(EXTRACTED RECORDS Opens)

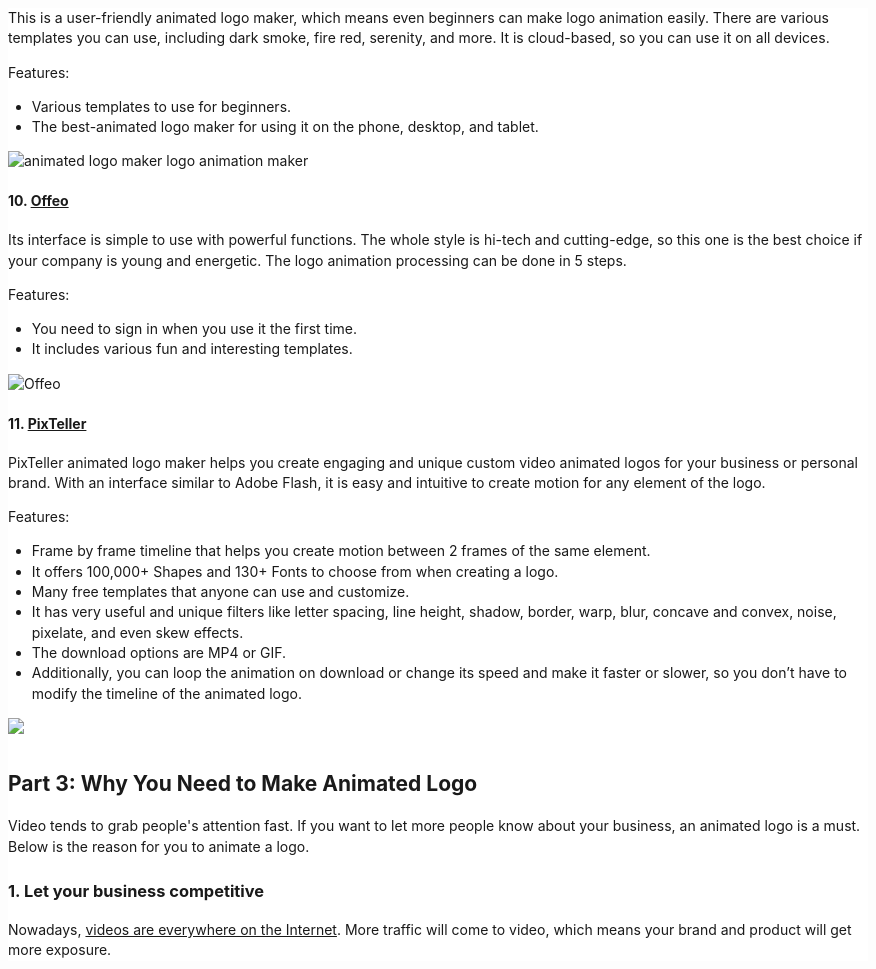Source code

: This is a user-friendly animated logo maker, which means even beginners can make logo animation easily. There are various templates you can use, including dark smoke, fire red, serenity, and more. It is cloud-based, so you can use it on all devices.

Features:

* Various templates to use for beginners.
* The best-animated logo maker for using it on the phone, desktop, and tablet.

![animated logo maker logo animation maker](https://images.wondershare.com/filmora/filmorapro/motionden.jpg)

#### 10. [Offeo](https://offeo.com/free/logo-animation-maker/)

Its interface is simple to use with powerful functions. The whole style is hi-tech and cutting-edge, so this one is the best choice if your company is young and energetic. The logo animation processing can be done in 5 steps.

Features:

* You need to sign in when you use it the first time.
* It includes various fun and interesting templates.

![Offeo](https://images.wondershare.com/filmora/filmorapro/offeo.jpg)

#### 11. [PixTeller](https://pixteller.com/)

PixTeller animated logo maker helps you create engaging and unique custom video animated logos for your business or personal brand. With an interface similar to Adobe Flash, it is easy and intuitive to create motion for any element of the logo.

Features:

* Frame by frame timeline that helps you create motion between 2 frames of the same element.
* It offers 100,000+ Shapes and 130+ Fonts to choose from when creating a logo.
* Many free templates that anyone can use and customize.
* It has very useful and unique filters like letter spacing, line height, shadow, border, warp, blur, concave and convex, noise, pixelate, and even skew effects.
* The download options are MP4 or GIF.
* Additionally, you can loop the animation on download or change its speed and make it faster or slower, so you don’t have to modify the timeline of the animated logo.


<a href="https://store.nero.com/order/checkout.php?PRODS=42296855&QTY=1&AFFILIATE=108875&CART=1"><img src="http://cdnwww.nero.com/nero-com-wAssets/img/banners/2023/recode/Nero_Recode_Screen_2.png" border="0"></a>

## Part 3: Why You Need to Make Animated Logo

Video tends to grab people's attention fast. If you want to let more people know about your business, an animated logo is a must. Below is the reason for you to animate a logo.

### 1\. Let your business competitive

Nowadays, [videos are everywhere on the Internet](https://www.adweek.com/digital/video-is-everywhere-today-are-you-keeping-up/). More traffic will come to video, which means your brand and product will get more exposure.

(EXTRACTED RECORDS Closes)

**TASK ITEM**
Give every line of the items above as a numbered list, skipping blank lines and leaving the pictures out.

**ANSWER AREA**
1. Source code
2. : This is a user-friendly animated logo maker, which means even beginners can make logo animation easily. There are various templates you can use, including dark smoke, fire red, serenity, and more. It is cloud-based, so you can use it on all devices.
3. Features:
4. * Various templates to use for beginners.
5. * The best-animated logo maker for using it on the phone, desktop, and tablet.
6. ![animated logo maker logo animation maker](https://images.wondershare.com/filmora/filmorapro/motionden.jpg)
7. #### 10. [Offeo](https://offeo.com/free/logo-animation-maker/)
8. Its interface is simple to use with powerful functions. The whole style is hi-tech and cutting-edge, so this one is the best choice if your company is young and energetic. The logo animation processing can be done in 5 steps.
9. Features:
10. * You need to sign in when you use it the first time.
11. * It includes various fun and interesting templates.
12. ![Offeo](https://images.wondershare.com/filmora/filmorapro/offeo.jpg)
13. #### 11. [PixTeller](https://pixteller.com/)
14. PixTeller animated logo maker helps you create engaging and unique custom video animated logos for your business or personal brand. With an interface similar to Adobe Flash, it is easy and intuitive to create motion for any element of the logo.
15. Features:
16. * Frame by frame timeline that helps you create motion between 2 frames of the same element.
17. * It offers 100,000+ Shapes and 130+ Fonts to choose from when creating a logo.
18. * Many free templates that anyone can use and customize.
19. * It has very useful and unique filters like letter spacing, line height, shadow, border, warp, blur, concave and convex, noise, pixelate, and even skew effects.
20. * The download options are MP4 or GIF.
21. * Additionally, you can loop the animation on download or change its speed and make it faster or slower, so you don’t have to modify the timeline of the animated logo.
22. <a href="https://store.nero.com/order/checkout.php?PRODS=42296855&QTY=1&AFFILIATE=108875&CART=1"><img src="http://cdnwww.nero.com/nero-com-wAssets/img/banners/2023/recode/Nero_Recode_Screen_2.png" border="0"></a>
23. ## Part 3: Why You Need to Make Animated Logo
24. Video tends to grab people's attention fast. If you want to let more people know about your business, an animated logo is a must. Below is the reason for you to animate a logo.
25. ### 1\. Let your business competitive
26. Nowadays, [videos are everywhere on the Internet](https://www.adweek.com/digital/video-is-everywhere-today-are-you-keeping-up/). More traffic will come to video, which means your brand and product will get more exposure.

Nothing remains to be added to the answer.